**Task brief**
Transcribe only the lines of the listing below from the one holding "163: (1448, 581)" through the one holding "171: (1452, 500)", inclusive, without any change.
────────────────
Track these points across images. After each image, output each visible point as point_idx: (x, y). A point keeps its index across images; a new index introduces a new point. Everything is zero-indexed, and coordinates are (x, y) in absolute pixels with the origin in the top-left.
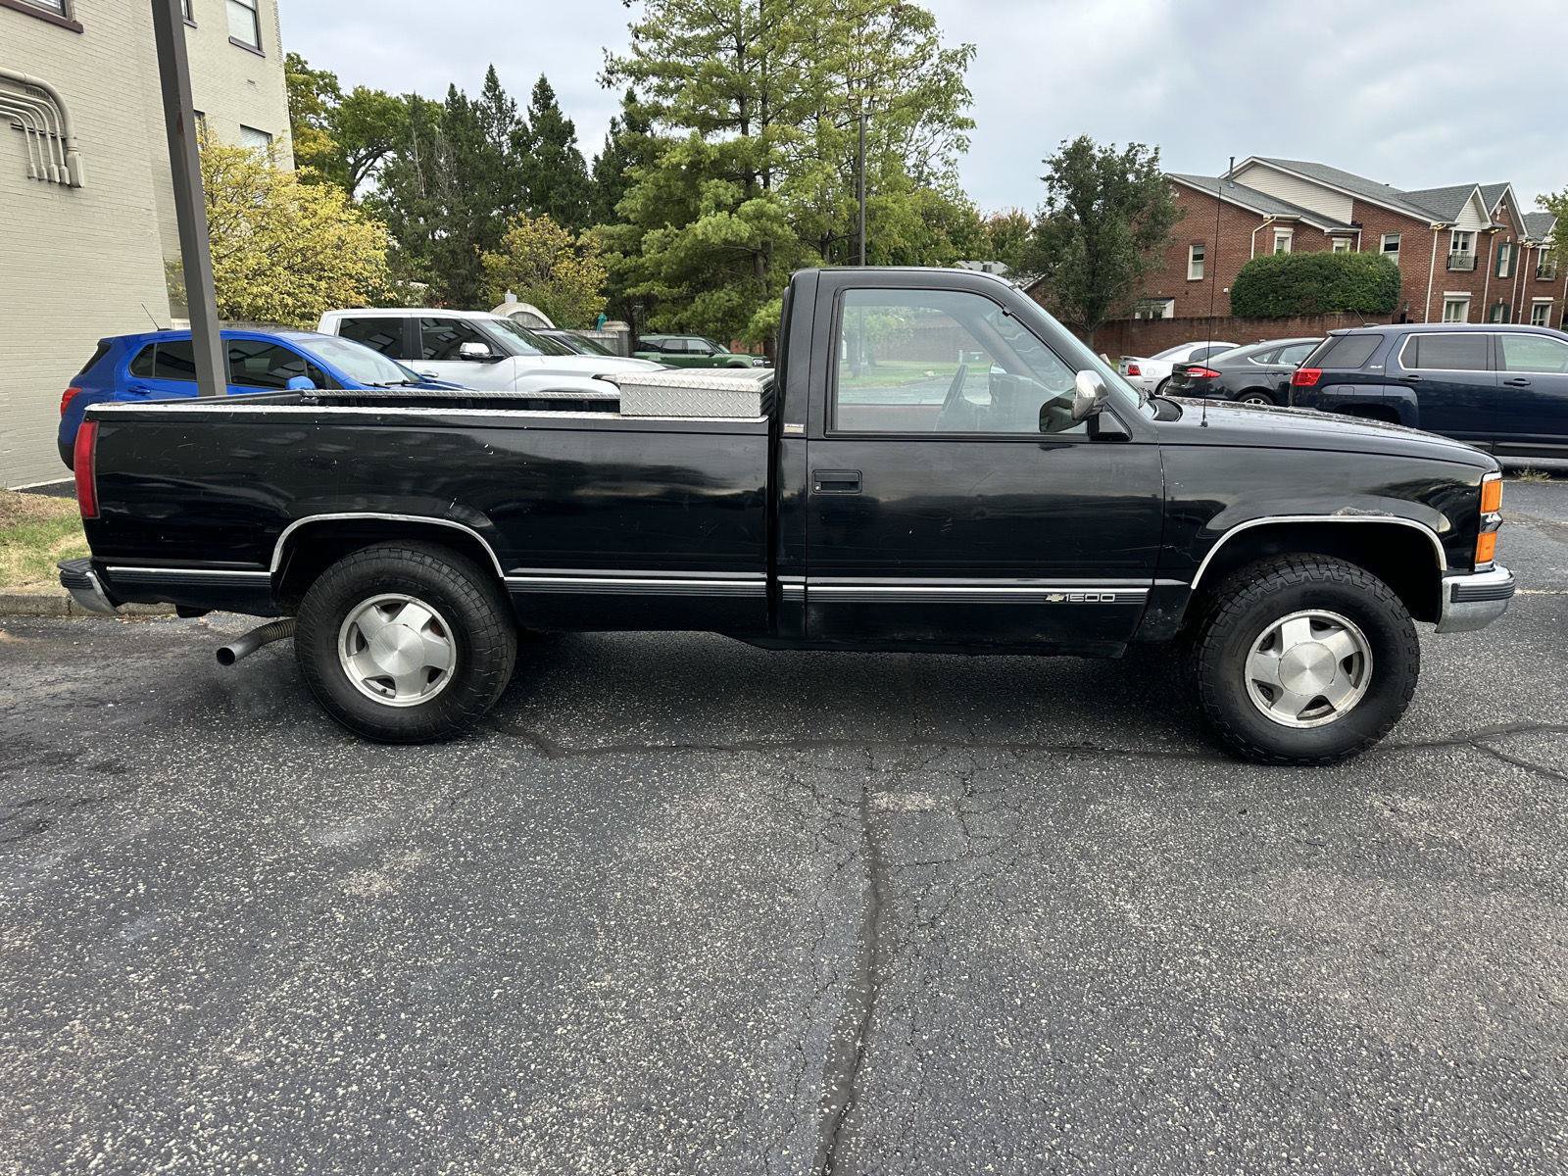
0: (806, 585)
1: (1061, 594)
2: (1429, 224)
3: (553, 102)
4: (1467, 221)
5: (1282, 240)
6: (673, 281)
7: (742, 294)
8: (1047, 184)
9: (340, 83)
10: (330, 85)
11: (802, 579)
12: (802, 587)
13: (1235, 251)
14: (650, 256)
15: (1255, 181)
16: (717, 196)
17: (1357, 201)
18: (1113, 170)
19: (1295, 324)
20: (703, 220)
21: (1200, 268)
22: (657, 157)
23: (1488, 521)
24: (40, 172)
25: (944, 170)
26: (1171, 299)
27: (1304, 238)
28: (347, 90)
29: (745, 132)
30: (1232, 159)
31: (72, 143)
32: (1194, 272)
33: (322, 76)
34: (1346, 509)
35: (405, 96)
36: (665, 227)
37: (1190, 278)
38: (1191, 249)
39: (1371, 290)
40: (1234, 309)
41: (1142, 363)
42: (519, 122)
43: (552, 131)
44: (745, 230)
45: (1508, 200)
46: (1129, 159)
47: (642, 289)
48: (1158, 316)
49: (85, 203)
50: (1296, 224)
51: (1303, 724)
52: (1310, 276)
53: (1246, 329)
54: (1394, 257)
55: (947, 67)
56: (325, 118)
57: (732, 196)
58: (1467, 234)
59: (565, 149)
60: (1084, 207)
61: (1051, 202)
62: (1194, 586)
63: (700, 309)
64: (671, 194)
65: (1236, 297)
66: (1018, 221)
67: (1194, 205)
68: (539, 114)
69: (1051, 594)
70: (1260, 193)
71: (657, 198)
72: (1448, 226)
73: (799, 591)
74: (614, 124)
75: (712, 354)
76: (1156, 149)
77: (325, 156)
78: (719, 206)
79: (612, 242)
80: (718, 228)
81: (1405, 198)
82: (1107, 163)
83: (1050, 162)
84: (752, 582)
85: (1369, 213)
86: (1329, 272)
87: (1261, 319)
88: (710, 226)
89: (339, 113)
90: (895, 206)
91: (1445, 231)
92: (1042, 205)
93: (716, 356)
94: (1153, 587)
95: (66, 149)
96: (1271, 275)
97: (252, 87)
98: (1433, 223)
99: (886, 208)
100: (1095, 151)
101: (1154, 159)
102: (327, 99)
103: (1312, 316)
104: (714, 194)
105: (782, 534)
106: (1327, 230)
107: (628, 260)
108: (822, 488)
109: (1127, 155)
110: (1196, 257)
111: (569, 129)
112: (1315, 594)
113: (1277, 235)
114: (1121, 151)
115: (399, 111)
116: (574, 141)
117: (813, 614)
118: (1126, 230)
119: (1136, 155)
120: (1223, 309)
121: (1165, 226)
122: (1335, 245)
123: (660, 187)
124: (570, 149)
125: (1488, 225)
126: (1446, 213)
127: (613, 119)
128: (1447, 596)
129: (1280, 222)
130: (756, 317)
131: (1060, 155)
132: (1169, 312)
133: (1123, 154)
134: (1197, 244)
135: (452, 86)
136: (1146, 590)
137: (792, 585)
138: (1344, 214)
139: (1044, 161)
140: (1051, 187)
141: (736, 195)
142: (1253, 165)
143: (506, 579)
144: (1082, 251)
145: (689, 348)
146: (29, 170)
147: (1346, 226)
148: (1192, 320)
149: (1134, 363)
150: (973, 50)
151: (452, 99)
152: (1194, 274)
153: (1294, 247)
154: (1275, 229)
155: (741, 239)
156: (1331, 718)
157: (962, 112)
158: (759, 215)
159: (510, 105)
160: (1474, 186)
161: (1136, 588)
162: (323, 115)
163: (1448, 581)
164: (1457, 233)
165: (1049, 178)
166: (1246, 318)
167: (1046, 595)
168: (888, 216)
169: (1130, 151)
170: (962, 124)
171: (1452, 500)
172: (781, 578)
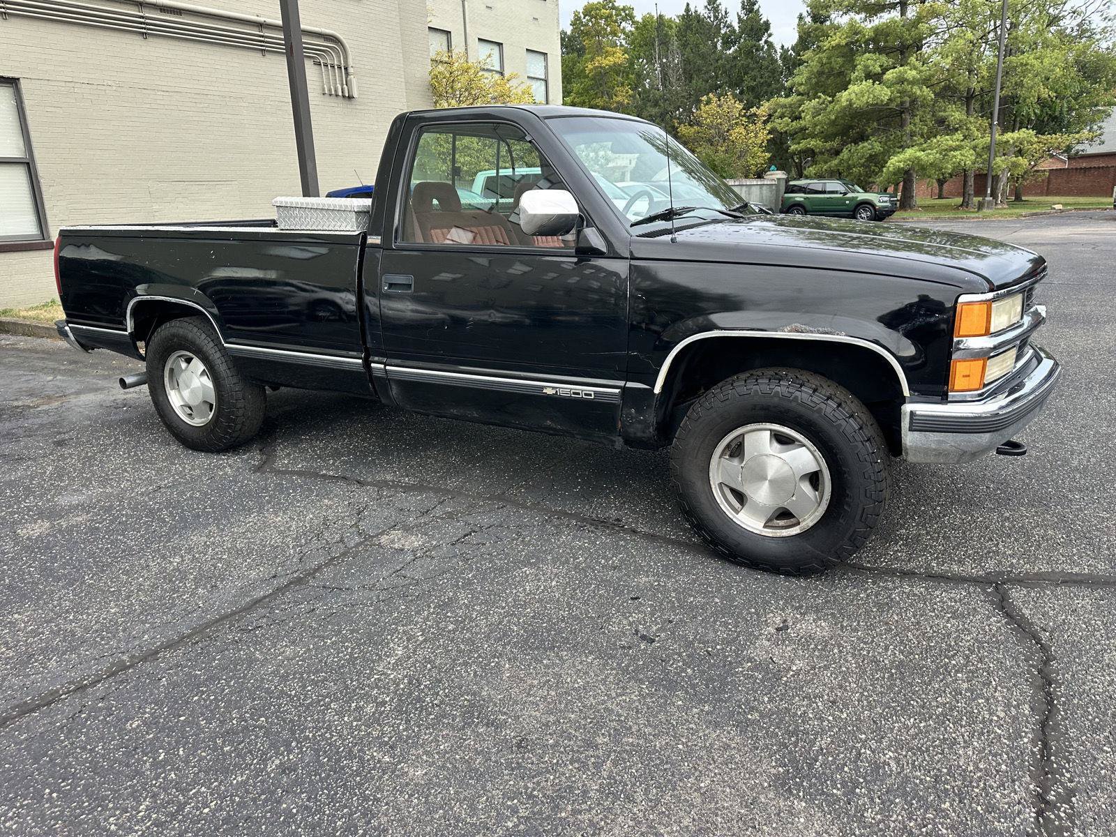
1: (553, 388)
3: (756, 7)
6: (827, 137)
9: (635, 13)
10: (628, 15)
14: (807, 120)
16: (866, 67)
20: (853, 88)
22: (821, 41)
23: (961, 346)
24: (330, 90)
25: (1103, 25)
28: (639, 18)
29: (903, 13)
31: (351, 70)
33: (624, 9)
34: (793, 325)
35: (678, 17)
36: (819, 97)
42: (730, 26)
43: (752, 29)
47: (804, 144)
49: (359, 107)
51: (769, 532)
56: (624, 39)
59: (762, 42)
62: (657, 389)
63: (846, 157)
64: (832, 69)
68: (745, 18)
69: (546, 387)
71: (820, 73)
74: (801, 18)
75: (845, 194)
77: (620, 65)
78: (869, 76)
79: (784, 110)
88: (858, 93)
89: (633, 34)
90: (1035, 62)
93: (847, 196)
94: (624, 389)
95: (347, 74)
97: (536, 22)
102: (627, 25)
104: (865, 66)
107: (794, 123)
111: (767, 25)
112: (766, 408)
115: (671, 28)
116: (770, 35)
123: (822, 65)
124: (766, 42)
127: (801, 15)
128: (905, 423)
135: (688, 5)
136: (617, 391)
145: (827, 190)
146: (324, 89)
151: (688, 15)
155: (882, 101)
156: (795, 531)
159: (724, 14)
161: (607, 389)
162: (623, 36)
163: (907, 408)
167: (543, 387)
171: (920, 321)
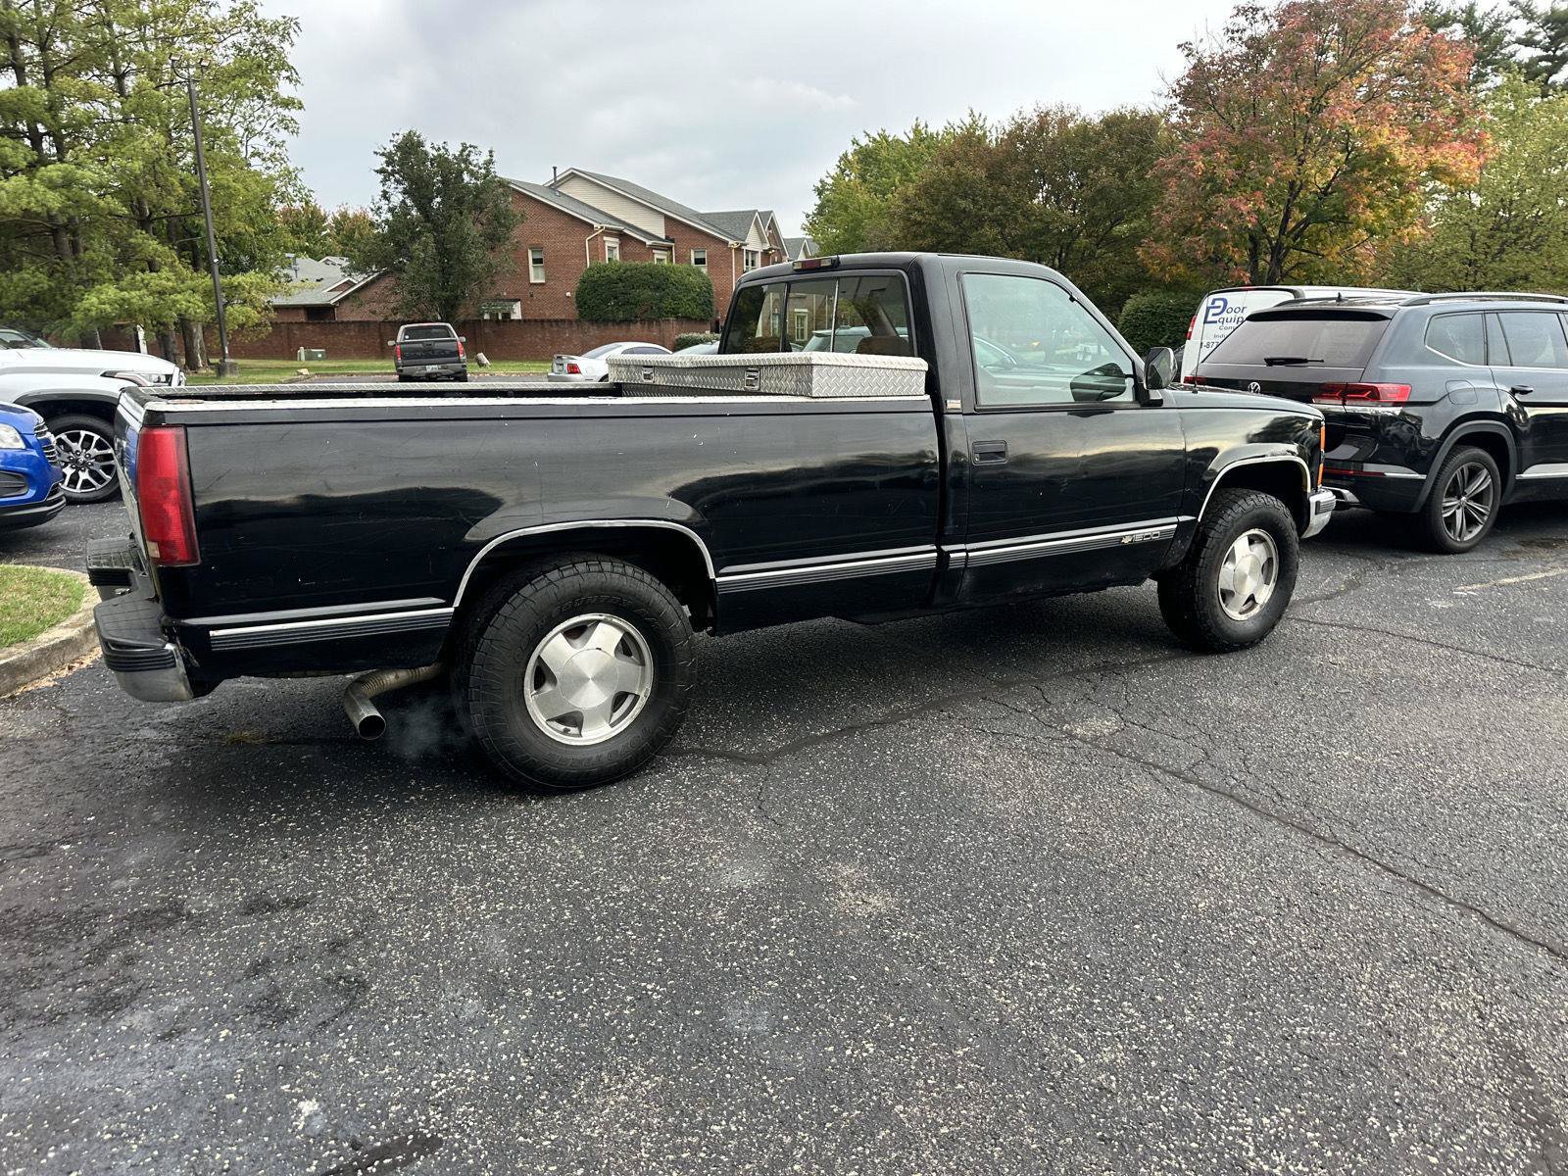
0: (967, 551)
2: (727, 243)
4: (753, 243)
5: (611, 249)
7: (51, 275)
8: (381, 177)
11: (962, 546)
12: (964, 554)
13: (573, 257)
15: (575, 190)
17: (667, 217)
18: (450, 170)
19: (636, 328)
21: (541, 272)
26: (516, 300)
27: (630, 248)
30: (555, 168)
32: (536, 276)
37: (532, 281)
38: (530, 252)
39: (694, 299)
40: (581, 313)
41: (581, 361)
44: (55, 200)
45: (773, 226)
46: (464, 158)
48: (507, 315)
50: (621, 235)
52: (645, 285)
53: (593, 331)
54: (704, 270)
55: (267, 38)
57: (25, 159)
58: (754, 253)
60: (423, 205)
61: (385, 196)
65: (581, 300)
66: (312, 213)
67: (529, 209)
70: (583, 204)
72: (742, 245)
73: (960, 558)
76: (491, 152)
80: (16, 195)
81: (703, 217)
82: (441, 161)
83: (383, 154)
84: (923, 555)
85: (679, 228)
86: (658, 281)
87: (606, 321)
91: (739, 250)
92: (377, 199)
96: (610, 281)
98: (731, 242)
99: (229, 187)
100: (427, 148)
101: (489, 162)
103: (651, 321)
105: (951, 507)
106: (648, 243)
108: (981, 459)
109: (461, 155)
110: (535, 261)
113: (607, 244)
114: (454, 150)
117: (968, 578)
118: (473, 229)
119: (469, 155)
120: (571, 311)
121: (508, 228)
122: (656, 256)
125: (767, 246)
126: (737, 233)
129: (608, 232)
130: (86, 304)
131: (390, 148)
132: (517, 313)
133: (457, 154)
134: (536, 249)
137: (957, 552)
138: (659, 229)
139: (375, 153)
140: (384, 181)
141: (29, 158)
142: (573, 176)
143: (718, 580)
144: (432, 249)
147: (661, 239)
148: (542, 321)
149: (573, 362)
150: (296, 24)
152: (536, 277)
153: (622, 256)
154: (605, 238)
157: (285, 89)
158: (68, 183)
160: (755, 211)
164: (747, 251)
165: (381, 171)
166: (594, 321)
168: (231, 196)
169: (463, 150)
170: (287, 104)
172: (946, 548)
────────────────
**Task answer**
163: (1448, 581)
164: (1457, 233)
165: (1049, 178)
166: (1246, 318)
167: (1046, 595)
168: (888, 216)
169: (1130, 151)
170: (962, 124)
171: (1452, 500)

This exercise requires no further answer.